Mas o assessor de comunicação da Conferência Nacional dos Bispos do Brasil (CNBB), padre Arnaldo da Silva, sustenta que as escolhas de Trump ou de qualquer outro governante não causarão ingerências no Vaticano. “Cada chefe de estado escolhe quem melhor lhe convier dentro de sua plataforma de governo. Mas que isso possa impactar no espírito do conclave, não acho possível”, disse à Pública. Ele disse ainda, que a CNBB busca orientar os cristãos a identificar as “narrativas” das informações verdadeiras, orientando-os a buscar se as notícias que chegam por Whatsapp têm confirmação nos meios de comunicação oficiais.

“A desinformação é um desafio, mas um desafio previsível, e qualquer instituição ou pessoa com relevância global, como era papa Francisco, estará exposto [a desinformação] que circula nas redes sociais”, diz.

Ensinar os fiéis a separar o joio do trigo, completa o assessor da CNBB, é um dos papéis da comunicação da Igreja. “Turbulências e comunicações externas confusas podem ser criadas, mas estamos aqui para ajudar, até porque a Igreja tem uma capilaridade muito grande – há lugares onde a internet não chega, mas a palavra da Igreja, sim”.

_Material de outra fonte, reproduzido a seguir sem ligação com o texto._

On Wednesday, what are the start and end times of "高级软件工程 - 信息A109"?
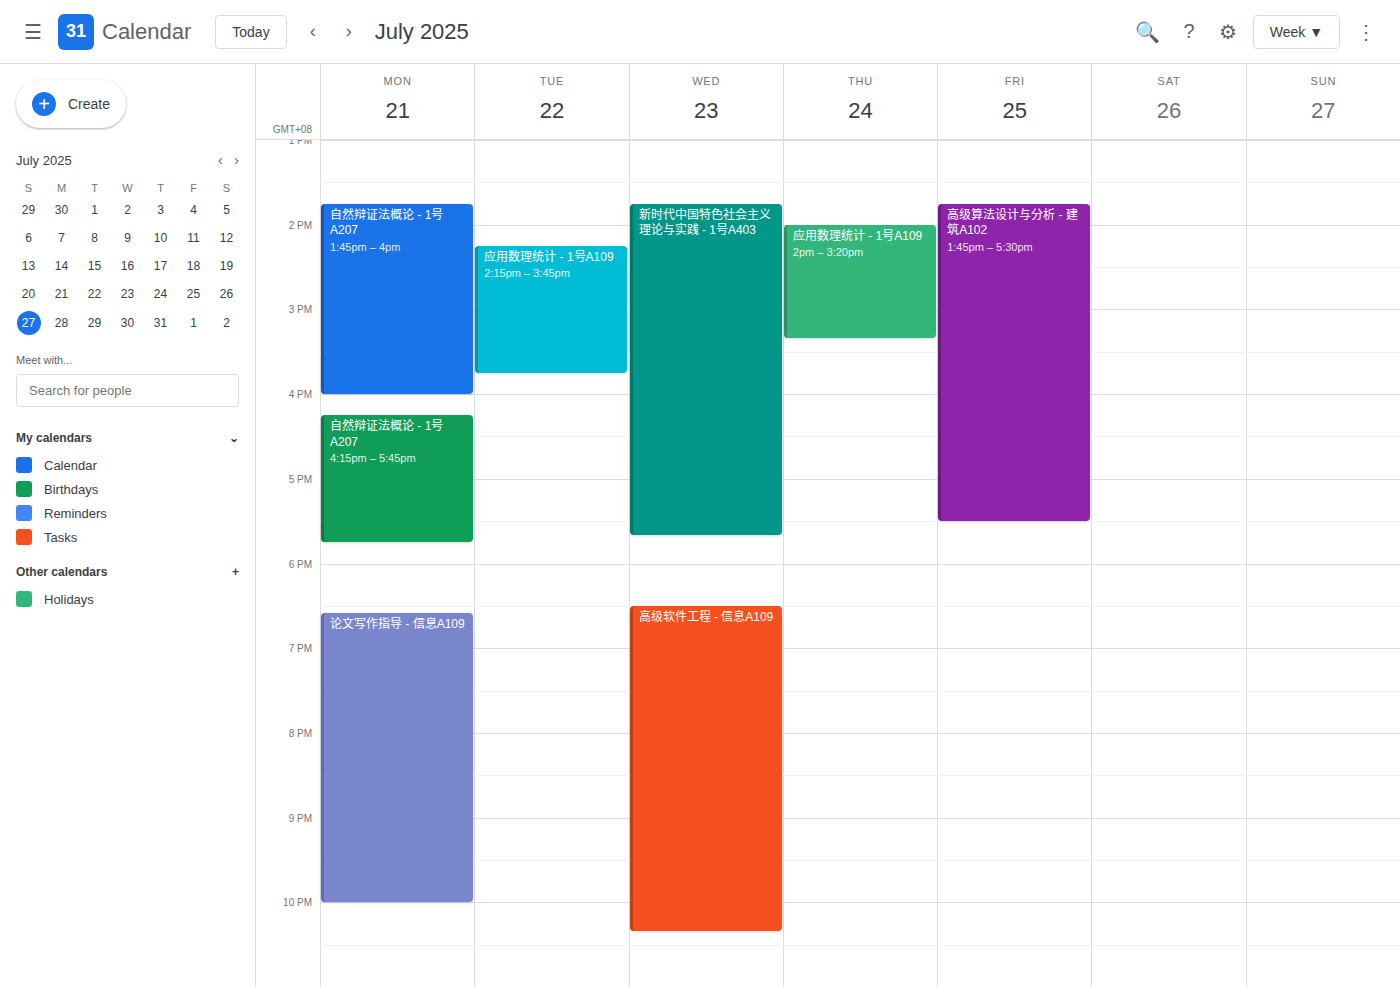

“Sempre haverão pessoas que tentarão fomentar uma animosidade [contra alguns cardeais], mas cabe a CNBB e a comunicação do Vaticano apresentar a verdade, ajudando as pessoas a viver esse momento que é de expectativa positiva”, explica.

Ele acredita que, caso aja uma apologia de líderes de direita ou de esquerda para emplacar um papa alinhado a essas ou àquelas ideias, o tiro pode sair pela culatra. “Na Igreja, temos um ditado popular que diz que quem entra no conclave favorito a papa, sai cardeal. As especulações existem, mas quem escolhe o pastor da Igreja é Deus. Como ovelhas, aguardamos com esperança pelo novo papa, sem esquecer que ele deverá dar continuidade ao que o papa Francisco e todos os outros papas deixaram como legado”, conclui.

A senha para se combater a desinformação e a mentira, concordaram todos os comunicadores católicos ouvidos pela Pública, foi apontada pelo próprio papa Francisco.

Em um pronunciamento sobre o tema, ele exortou os fiéis a se engajarem numa comunicação não-hostil, que não se curve ao “o hábito de denegrir rapidamente o adversário, aplicando-lhe atributos humilhantes, em vez de se enfrentarem num diálogo aberto e respeitoso”.

“Por isso mesmo”, arrematou o papa, “há que se rejeitar toda a retórica belicista, assim como toda a forma de propaganda que manipula a verdade, deturpando-a com finalidades ideológicas”.